_ASSIGNMENT_.
Reproduce every one of these lines, substituting "Precision" for "Rounding" and leaving everything else unchanged. Leave the pictures out of your answer.

_SUPPLIED INFORMATION_.
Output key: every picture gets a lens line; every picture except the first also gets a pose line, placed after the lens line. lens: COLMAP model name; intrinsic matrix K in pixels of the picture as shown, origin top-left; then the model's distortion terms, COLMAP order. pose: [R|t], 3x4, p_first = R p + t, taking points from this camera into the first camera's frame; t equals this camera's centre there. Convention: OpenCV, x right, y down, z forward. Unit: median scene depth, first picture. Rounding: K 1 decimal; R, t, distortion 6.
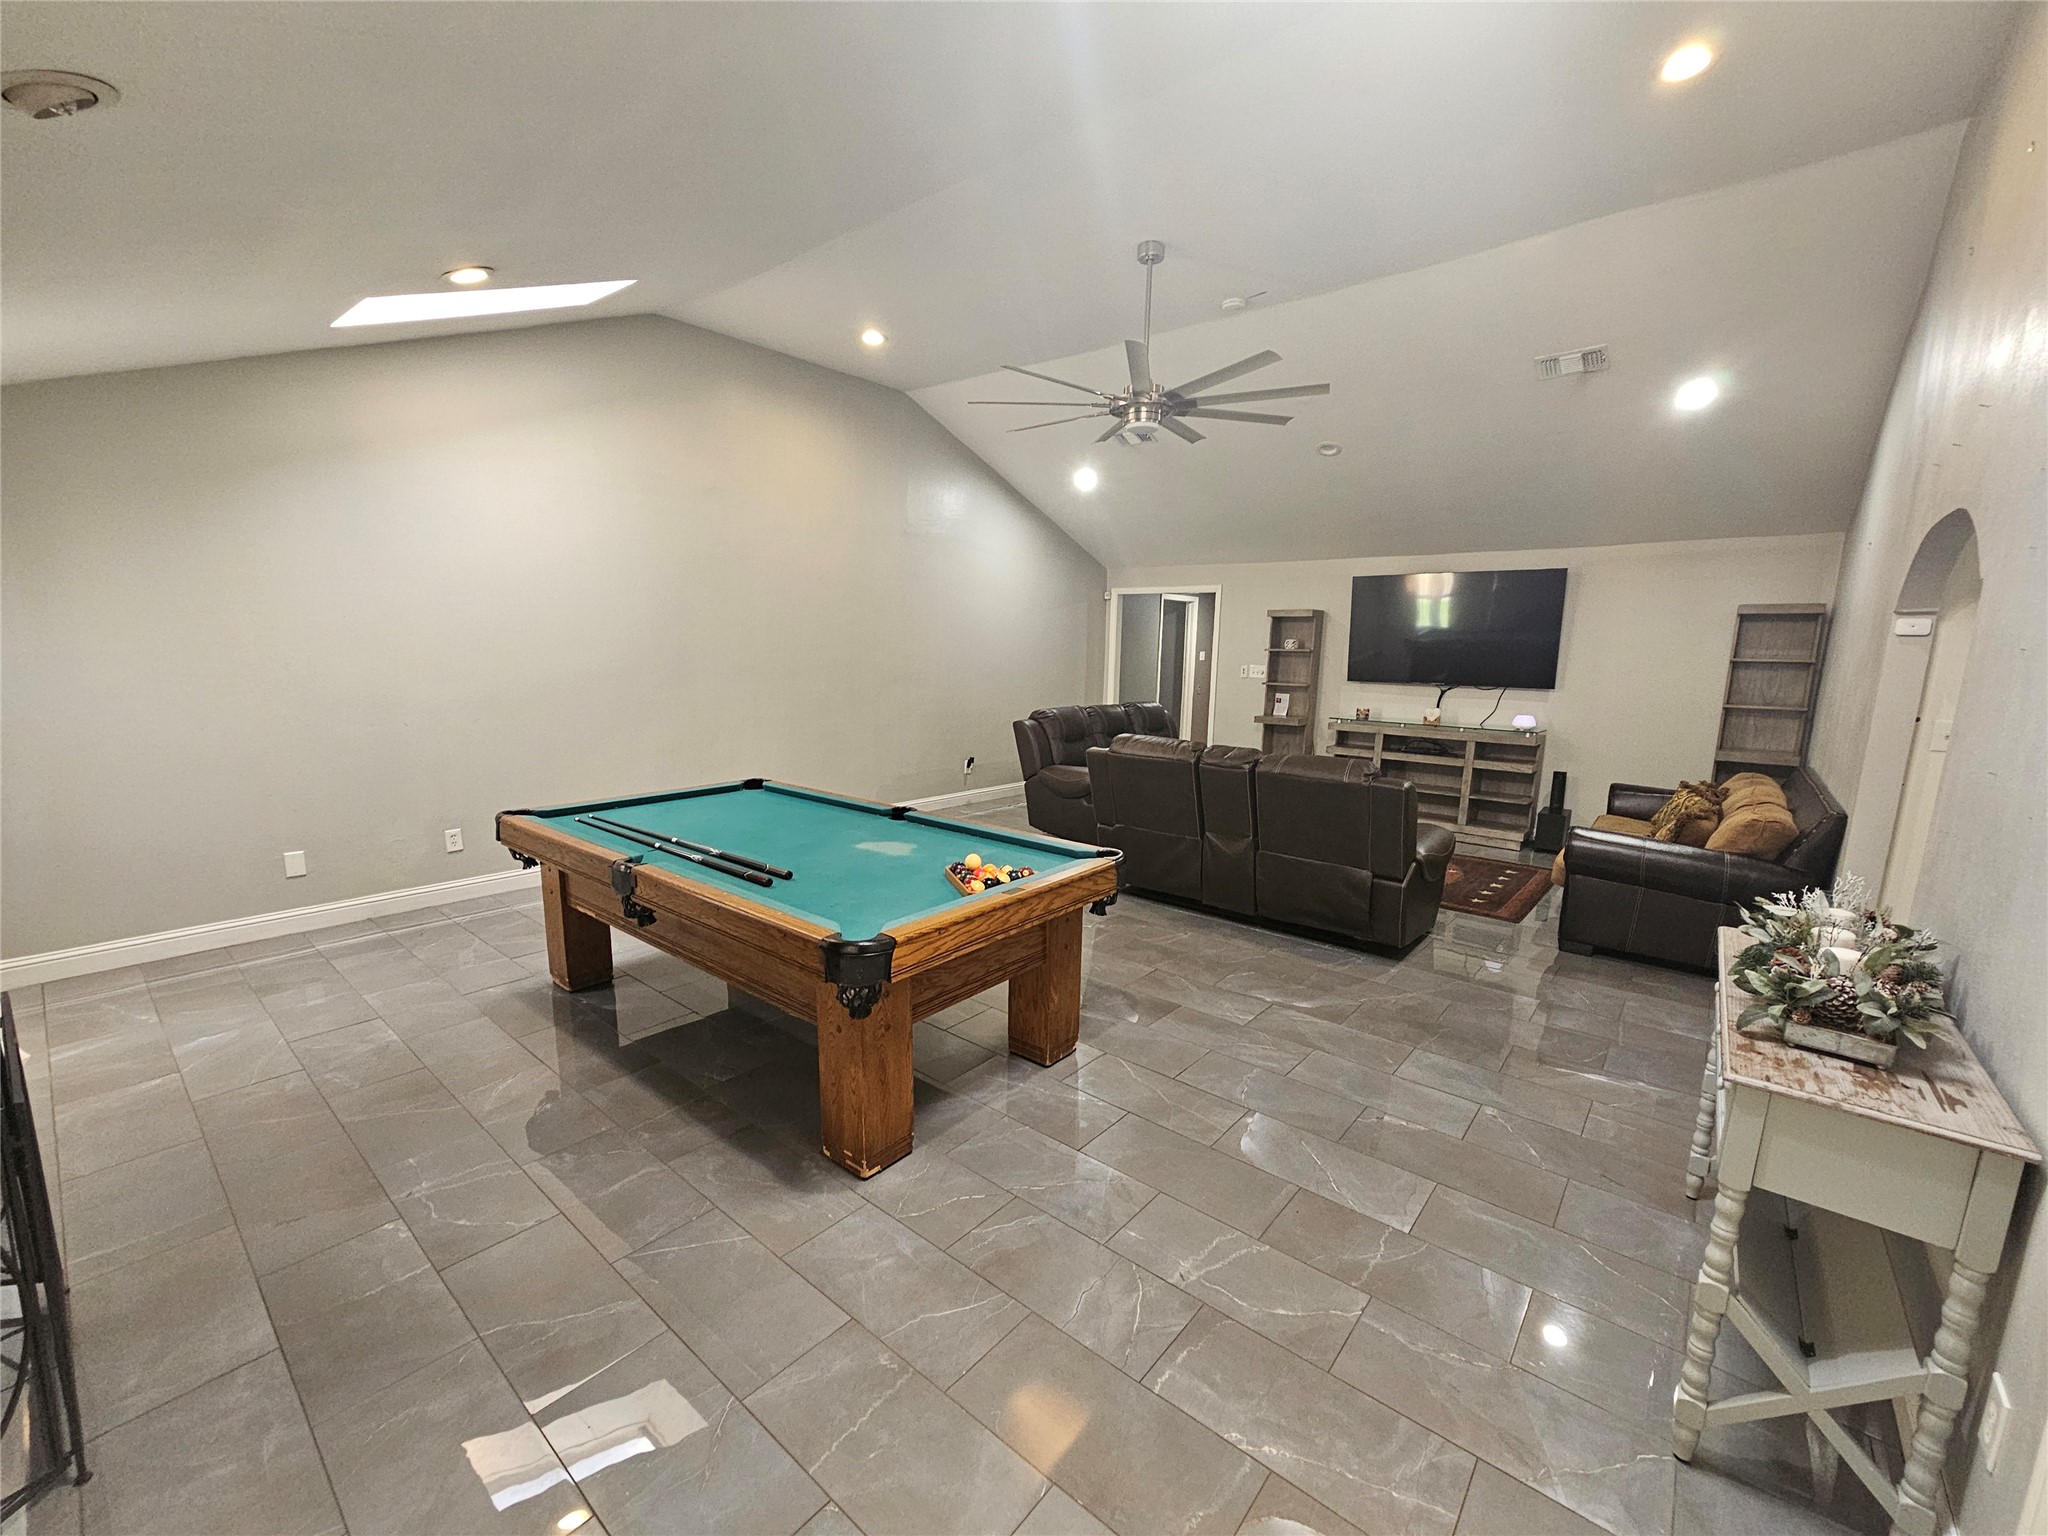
lens RADIAL K [[842.0, 0, 1021.7], [0, 842.0, 774.2], [0, 0, 1]] dist [0.000264, 0.000745]
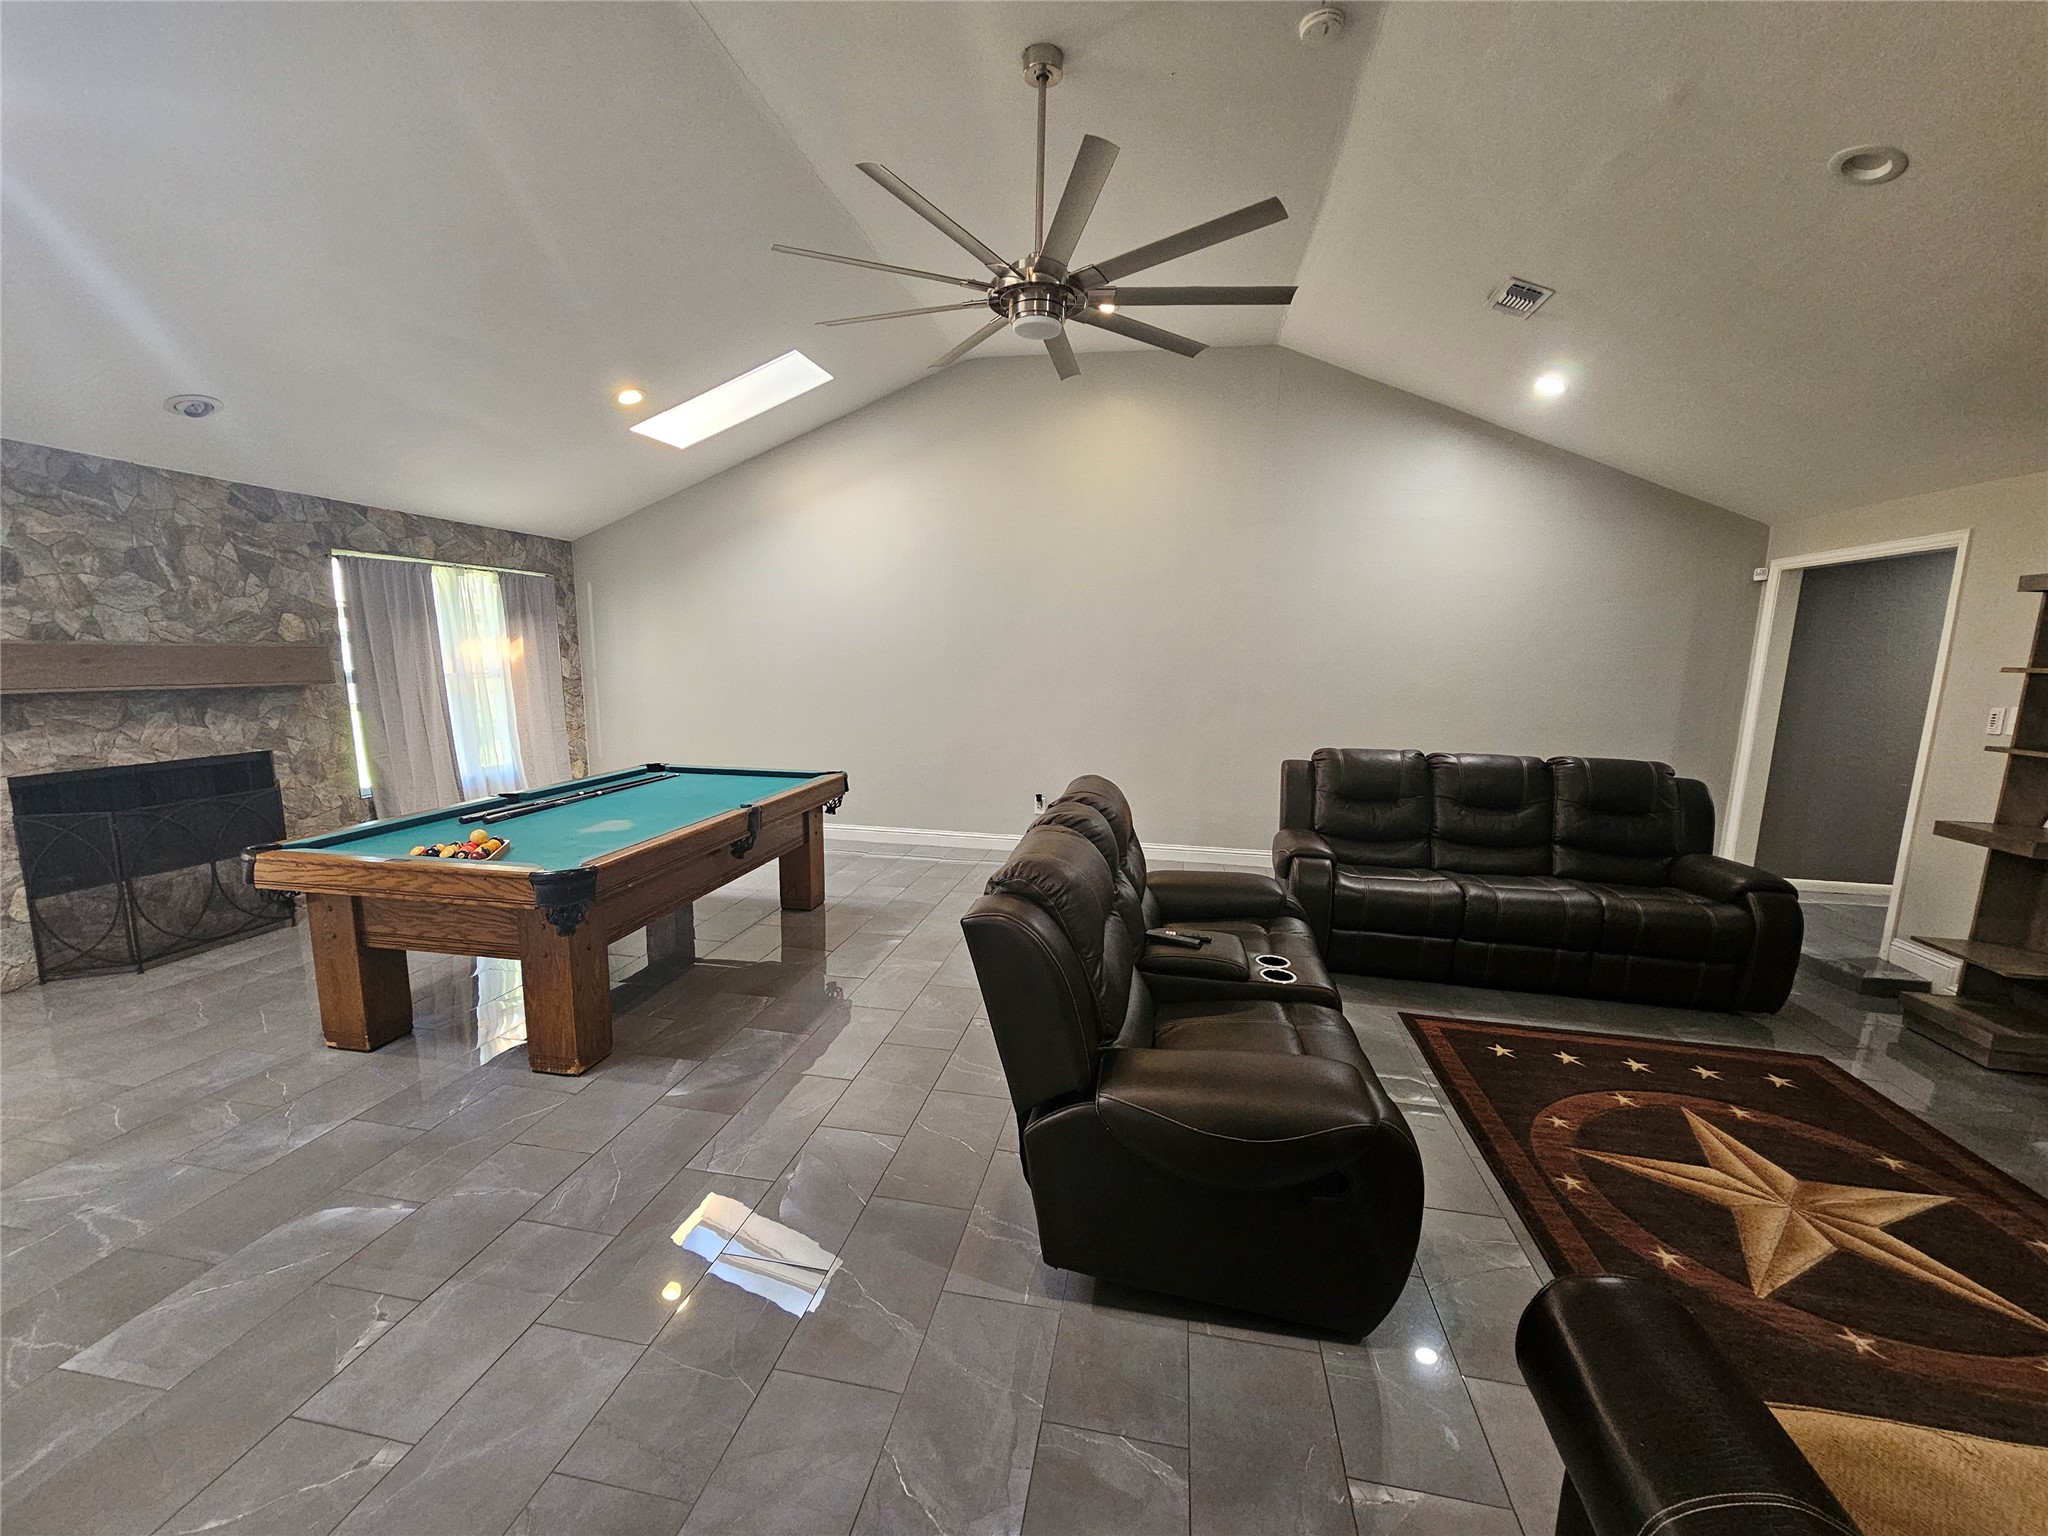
lens RADIAL K [[842.0, 0, 1024.7], [0, 842.0, 780.6], [0, 0, 1]] dist [0.000264, 0.000745]
pose [[0.493746, 0.135028, -0.859059, 1.233175], [-0.149421, 0.986352, 0.069156, -0.148017], [0.856673, 0.094216, 0.507183, 1.077411]]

_FINISHED TASK_.
Output key: every picture gets a lens line; every picture except the first also gets a pose line, placed after the lens line. lens: COLMAP model name; intrinsic matrix K in pixels of the picture as shown, origin top-left; then the model's distortion terms, COLMAP order. pose: [R|t], 3x4, p_first = R p + t, taking points from this camera into the first camera's frame; t equals this camera's centre there. Convention: OpenCV, x right, y down, z forward. Unit: median scene depth, first picture. Precision: K 1 decimal; R, t, distortion 6.
lens RADIAL K [[842.0, 0, 1021.7], [0, 842.0, 774.2], [0, 0, 1]] dist [0.000264, 0.000745]
lens RADIAL K [[842.0, 0, 1024.7], [0, 842.0, 780.6], [0, 0, 1]] dist [0.000264, 0.000745]
pose [[0.493746, 0.135028, -0.859059, 1.233175], [-0.149421, 0.986352, 0.069156, -0.148017], [0.856673, 0.094216, 0.507183, 1.077411]]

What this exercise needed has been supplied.